What to work on = Retype the complete listing without any change.

Records for the task =
=====
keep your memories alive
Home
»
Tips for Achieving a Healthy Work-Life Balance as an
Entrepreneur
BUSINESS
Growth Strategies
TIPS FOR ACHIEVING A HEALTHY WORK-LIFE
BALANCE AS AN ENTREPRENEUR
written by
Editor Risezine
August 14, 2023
=====
Response to this exercise =
keep your memories alive
Home
»
Tips for Achieving a Healthy Work-Life Balance as an
Entrepreneur
BUSINESS
Growth Strategies
TIPS FOR ACHIEVING A HEALTHY WORK-LIFE
BALANCE AS AN ENTREPRENEUR
written by
Editor Risezine
August 14, 2023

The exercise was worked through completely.